DNA and RNA

Definition of Nucleic Acids: Nucleic acids are large biomolecules, essential for all known forms of life. They are composed of nucleotide units which contain a nitrogenous base, a sugar molecule, and a phosphate group.
- Nucleotides: Comprised of a phosphate group, a sugar (deoxyribose in DNA and ribose in RNA), and a nitrogenous base (either purine or pyrimidine).
- Purines: Adenine (A) and Guanine (G).
- Pyrimidines: Cytosine (C), Thymine (T, only in DNA), and Uracil (U, only in RNA).
- Pairings: A pairs with T (or U in RNA) and G pairs with C based on Chargaff's rule; A = T and G = C, reflecting complementary base pairing.

Location of Replication in the Cell Cycle:
- S Phase: Synthesis phase of the cell cycle where DNA replication occurs, positioned between G1 (gap 1) and G2 (gap 2).
- Purpose: To ensure that each daughter cell receives an exact copy of the genetic material.

Semi-Conservative Replication: This model suggests that each strand of the original double helix serves as a template for the new strand. After replication, each new double helix consists of one old (template) strand and one newly synthesized strand.
Hydrogen Bonding: G-C pairs form three hydrogen bonds while A-T pairs form two, ensuring stability and consistency in distance between base pairs.

Anti-Parallel Orientation: The two strands of DNA run in opposite directions; one runs 5' to 3' and the other 3' to 5'.
Components of DNA Backbone: Composed of alternating phosphate and sugar (deoxyribose) units, linked by phosphodiester bonds.
- 5' and 3' Ends: Phosphate attaches to the 5' carbon of one sugar and connects to the 3' carbon of the next sugar, allowing for unidirectional synthesis during replication.

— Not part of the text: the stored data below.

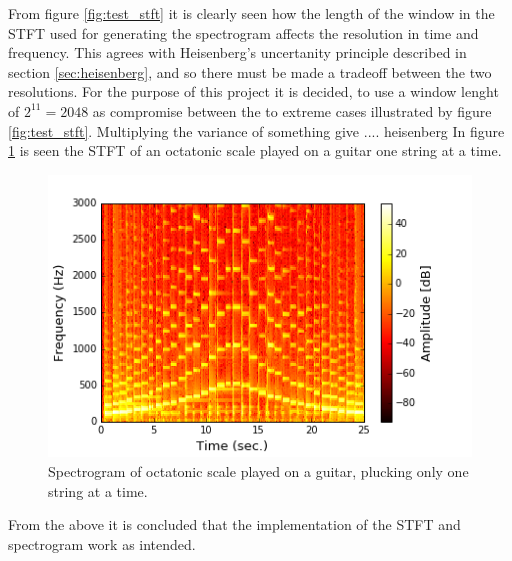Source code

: From figure \ref{fig:test_stft} it is clearly seen how the length of the window in the STFT used for generating the spectrogram affects the resolution in time and frequency. This agrees with Heisenberg's uncertanity principle described in section \ref{sec:heisenberg}, and so there must be made a tradeoff between the two resolutions. For the purpose of this project it is decided, to use a window lenght of $2^{11}=2048$ as compromise between the to extreme cases illustrated by figure \ref{fig:test_stft}. Multiplying the variance of something give .... heisenberg   In figure \ref{fig:STFT_test_signal} is seen the STFT of an octatonic scale played on a guitar one string at a time.
\begin{figure}[H]
\centering
\includegraphics[scale = 0.6]{figures/validation/stft/scale.png}
\caption{Spectrogram of octatonic scale played on a guitar, plucking only one string at a time.}
\label{fig:STFT_test_signal}
\end{figure}
From the above it is concluded that the implementation of the STFT and spectrogram work as intended.
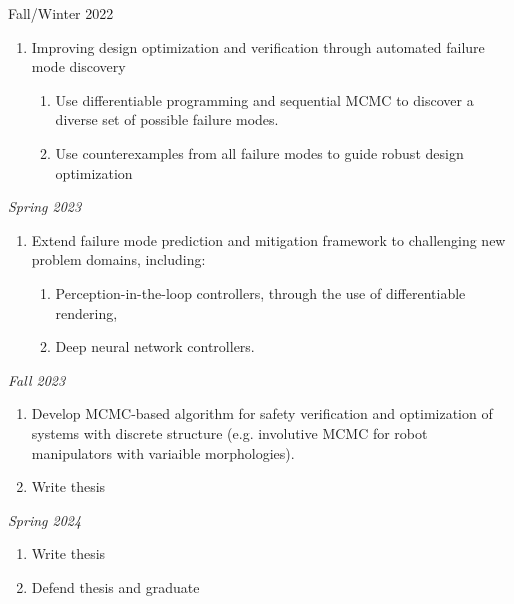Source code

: Fall/Winter 2022
\begin{enumerate}
    \item Improving design optimization and verification through automated failure mode discovery
    \begin{enumerate}
        \item Use differentiable programming and sequential MCMC to discover a diverse set of possible failure modes.
        \item Use counterexamples from all failure modes to guide robust design optimization
    \end{enumerate}
\end{enumerate}

\textit{Spring 2023}
\begin{enumerate}
    \item Extend failure mode prediction and mitigation framework to challenging new problem domains, including:
    \begin{enumerate}
        \item Perception-in-the-loop controllers, through the use of differentiable rendering,
        \item Deep neural network controllers.
    \end{enumerate}
\end{enumerate}

\textit{Fall 2023}
\begin{enumerate}
    \item Develop MCMC-based algorithm for safety verification and optimization of systems with discrete structure (e.g. involutive MCMC for robot manipulators with variaible morphologies).
    \item Write thesis
\end{enumerate}

\textit{Spring 2024}
\begin{enumerate}
    \item Write thesis
    \item Defend thesis and graduate
\end{enumerate}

Strand Separation: Utilizes helicase to unwind the double helix at specific origins of replication, creating replication bubbles.
- Single-Stranded Binding Proteins (SSBPs): Prevent re-annealing of DNA strands.
- Topoisomerase: Relieves the tension in the DNA strand ahead of the replication fork by cutting, twisting, and rejoining DNA strands.
Primer Synthesis:
- Primase: An enzyme that synthesizes a short RNA primer that provides a starting point for DNA polymerase, which cannot initiate synthesis without a primer.
DNA Synthesis:
- DNA Polymerase III: Responsible for adding nucleotide bases complementary to the template strand in the 5' to 3' direction.
- Leading Strand vs. Lagging Strand: The leading strand is synthesized continuously while the lagging strand is synthesized in short segments known as Okazaki fragments.
  - Okazaki Fragments: These are short sections of DNA created on the lagging strand that need to be later joined together.
Primer Replacement and Strand Joining:
- DNA Polymerase I: Removes the RNA primer from the lagging strand and fills in the gap with DNA nucleotides.
- DNA Ligase: Joins Okazaki fragments together by forming phosphodiester bonds, effectively sealing the nicks between the fragments to create a continuous DNA strand.

DNA Polymerase Fidelity: DNA polymerase has a proofreading ability that decreases the error rate to roughly one mistake in a billion bases added.
Excision Repair Mechanism: Nucleases cut out damaged sections, and DNA polymerase fills in the missing pieces, followed by ligase sealing the backbone.

Role of Telomeres: Protect chromosome ends from degradation during replication. Telomeres shorten with each round of DNA replication, contributing to cellular aging and limits on cell division.
Telomerase: Enzyme that adds repetitive sequences to telomeres, which maintains their length in certain cells (like stem cells) to prevent aging.

Mutation Rates: Despite accurate mechanisms, mutations still occur with rates in the order of one in 10,000 to one in 50,000 base pairs due to replication errors.
Consequences of Mutations: Specific mutations can lead to genetic disorders such as cystic fibrosis or sickle cell anemia based on single nucleotide changes.

Importance of Accurate DNA Replication: High fidelity in DNA replication is crucial because errors can lead to significant health issues, including cancer, which occurs when the regulation and repair mechanisms fail.